ИСХОДНЫЙ ТЕКСТ:
────────
Сложно сказать, как сложилась бы карьера тех или иных государственных деятелей Британии. Даже если люди давно умерли, не хочется вешать на них незаслуженный ярлык. Мне кажется, что, столкнувшись с последствиями мирного договора при обстоятельствах, описанных в книге, Галифакс ушел бы в отставку под воздействием чувства вины и отчаяния. Чемберлен умер в конце 1940 года. Что касается другого вероятного преемника Галифакса, сэра Сэмюэла Хора, я отдаю себе отчет, что непосредственное соприкосновение с фашизмом в Испании превратило его в убежденного антифашиста. Я вывел Герберта Моррисона, антифашиста, при этом считавшего себя реалистом и снедаемого жаждой власти, как лидера меньшинства лейбористов, поддержавшего мир и, подобно Галифаксу, позднее ушедшего в отставку от отчаяния. Зато Ллойд Джордж, я убежден, с удовольствием взял бы власть после долгого перерыва, а его симпатии к Гитлеру не вызывают сомнения.
────────
ЗАДАНИЕ: Перечислите всех людей, названных по имени в тексте о британских государственных деятелях, в порядке их первого упоминания.
────────
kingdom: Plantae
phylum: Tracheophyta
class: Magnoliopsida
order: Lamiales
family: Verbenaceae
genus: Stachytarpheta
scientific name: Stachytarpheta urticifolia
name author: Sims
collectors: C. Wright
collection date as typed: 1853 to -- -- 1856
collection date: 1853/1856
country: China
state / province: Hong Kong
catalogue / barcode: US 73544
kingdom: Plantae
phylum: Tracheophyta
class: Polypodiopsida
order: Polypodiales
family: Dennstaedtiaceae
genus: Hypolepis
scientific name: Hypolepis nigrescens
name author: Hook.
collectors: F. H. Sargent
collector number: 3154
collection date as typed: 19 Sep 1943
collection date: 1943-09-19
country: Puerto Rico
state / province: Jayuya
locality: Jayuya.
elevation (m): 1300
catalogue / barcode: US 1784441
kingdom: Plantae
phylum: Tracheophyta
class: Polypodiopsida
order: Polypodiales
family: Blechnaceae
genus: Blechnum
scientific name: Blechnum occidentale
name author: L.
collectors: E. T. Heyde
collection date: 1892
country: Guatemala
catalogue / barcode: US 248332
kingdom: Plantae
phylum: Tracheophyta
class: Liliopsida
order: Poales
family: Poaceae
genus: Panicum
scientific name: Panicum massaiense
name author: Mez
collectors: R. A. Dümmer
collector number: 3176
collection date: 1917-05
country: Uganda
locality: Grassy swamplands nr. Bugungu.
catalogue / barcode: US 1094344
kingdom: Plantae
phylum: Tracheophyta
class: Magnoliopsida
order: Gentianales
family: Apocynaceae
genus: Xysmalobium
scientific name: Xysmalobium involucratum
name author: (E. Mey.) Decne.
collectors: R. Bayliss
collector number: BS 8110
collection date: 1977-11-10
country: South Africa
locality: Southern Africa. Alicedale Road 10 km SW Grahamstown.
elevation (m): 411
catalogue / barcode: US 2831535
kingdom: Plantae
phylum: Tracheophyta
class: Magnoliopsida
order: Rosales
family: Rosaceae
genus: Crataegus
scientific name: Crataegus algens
────────
ОТВЕТ: Галифакс, Чемберлен, сэр Сэмюэл Хор, Герберт Моррисон, Ллойд Джордж, Гитлер.